**ACTIVITY:**
In the answer, give the entries below exactly, from the first line through the line with "Metal formada en", with every picture omitted.
++++ RECORDS PROVIDED
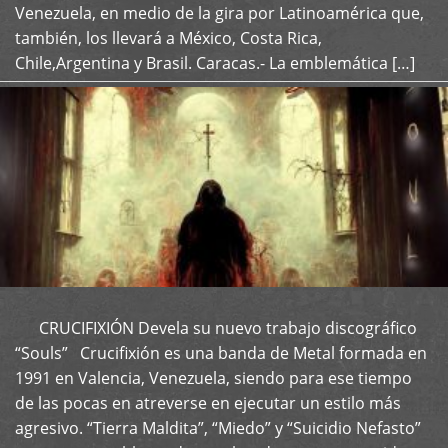
Venezuela, en medio de la gira por Latinoamérica que,
también, los llevará a México, Costa Rica,
Chile,Argentina y Brasil. Caracas.- La emblemática […]
CRUCIFIXIÓN Devela su nuevo trabajo discográfico
+
“Souls” Crucifixión es una banda de Metal formada en
1991 en Valencia, Venezuela, siendo para ese tiempo
de las pocas en atreverse en ejecutar un estilo más
agresivo. “Tierra Maldita”, “Miedo” y “Suicidio Nefasto”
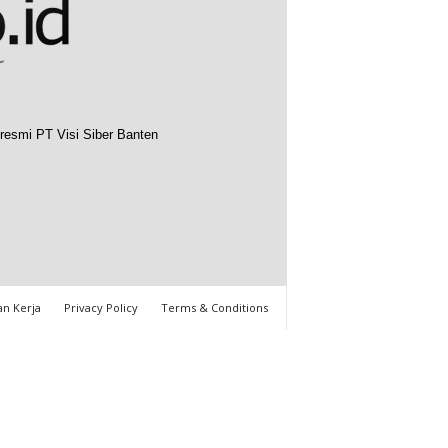
resmi PT Visi Siber Banten
n Kerja
Privacy Policy
Terms & Conditions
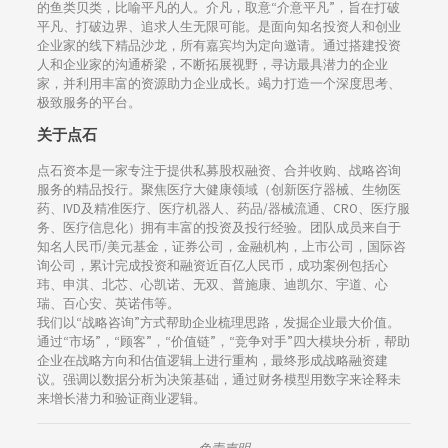
的鱼类贝类，比喻平凡的人。介凡，取意“介意平凡”，旨在打破
平凡、打破边界、追求人生无限可能。是面向知名投资人和创业
企业家的线下精品沙龙，所有嘉宾均为定向邀请。通过搭建投资
人和企业家的沟通桥梁，不断拓展视野，寻访最具潜力的企业
家，并利用丰富的资源助力企业成长。竭力打造一个深度思考、
极致服务的平台。
关于点石
点石资本是一家专注于提供私募股权融资、合并收购、战略咨询
服务的精品投行。聚焦医疗大健康领域（创新医疗器械、生物医
药、IVD及精准医疗、医疗机器人、药品/器械流通、CRO、医疗服
务、医疗信息化）拥有丰富的投资及投行经验。团队成员来自于
知名人民币/美元基金，证券公司，金融机构，上市公司，国际咨
询公司，累计完成投资和融资近百亿人民币，成功案例包括心
玮、申淇、北芯、心凯诺、无双、普施康、迪凯尔、宇道、心
瑞、百心安、英诺伟等。
我们以“战略咨询”方式帮助企业梳理思路，发掘企业最大价值。
通过“市场”，“顾客”，“价值链”，“竞争对手”四大模块分析，帮助
企业在战略方向和估值逻辑上进行重构，最终形成战略融资建
议。强调以数据分析为决策基础，通过财务模型用数字来诠释未
来增长潜力和验证商业逻辑。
++++++++
**SOLUTION:**
Venezuela, en medio de la gira por Latinoamérica que,
también, los llevará a México, Costa Rica,
Chile,Argentina y Brasil. Caracas.- La emblemática […]
CRUCIFIXIÓN Devela su nuevo trabajo discográfico
+
“Souls” Crucifixión es una banda de Metal formada en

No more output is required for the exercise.